Perry told The Associated Press he sometimes carries his pistol, loaded with hollow-pointed bullets, when he jogs on trails because he’s scared of snakes — and that he’d seen coyotes in that area.
When the coyote came out of the brush toward his daughter’s labrador retriever puppy on a February jog, he charged it and shot it with his .380 Ruger pistol.
He put a laser sight on a .380? The Ruger LCP is a small gun:
The Ruger® LCP™ is a compact .380 Auto from the industry leader in rugged, reliable firearms. From backup firearms for law enforcement to licensed carry for personal protection, the LCP is the perfect choice.
Designed with both male and female shooters in mind, the LCP is as affordable as it is reliable.
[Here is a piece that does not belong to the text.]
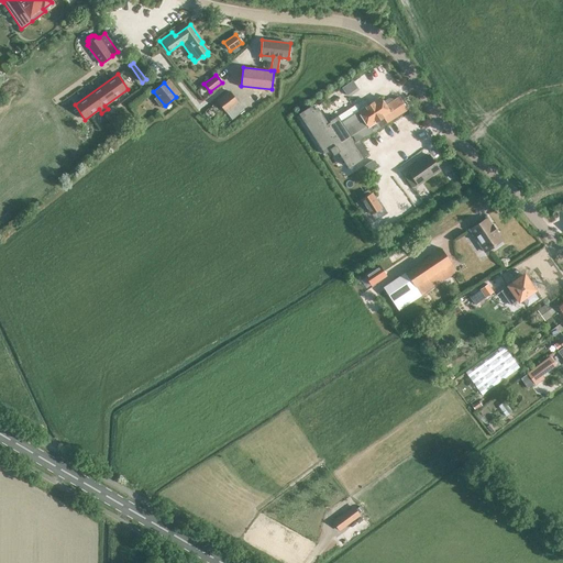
[(232,119),(244,110),(230,91),(218,101),(232,119)]
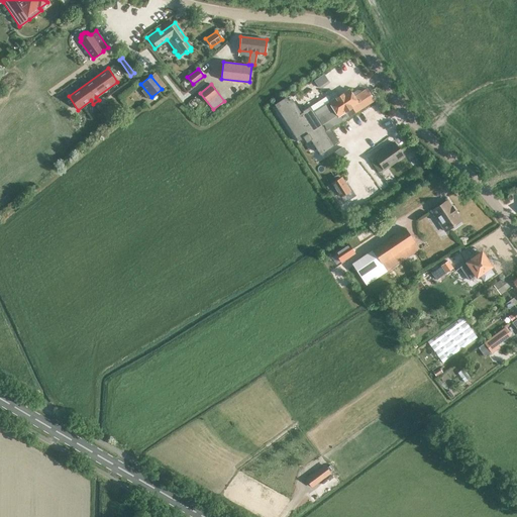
[(285,97),(273,105),(297,141),(302,138),(304,140),(310,136),(310,137),(314,134),(312,132),(320,126),(324,132),(374,100),(367,90),(353,98),(348,90),(313,113),(308,107),(301,111),(302,112),(300,114),(290,99),(287,101),(285,97)]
At just 9.40 ounces (with an empty magazine), the LCP is lightweight and ideal for all-day carry — ensuring you have it when and where you need it.
Anyway, there’s some talk about the legality of what he did — which demonstrates that this happened in Austin, not Texas proper:
An Austin City ordinance prohibits firing handguns within city limits, with some exceptions, according to the Chronicle. Another ordinance says in the city limits may not knowingly shoot, kill, or hunt a wild animal.
The issue, it seems, will likely turn on whether Perry was inside the city limits when he fired the shot. Zoning records, according to the Chron, indicate that Perry’s rental home is within the city limits.
But hold on, says Perry’s office. Perry spokesman Mark Miner cited a section of the Health and Safety Code that says a coyote that is about to attack domestic animals may be killed by a person witnessing the attack.
“If he had to do it again, he would,” Miner said.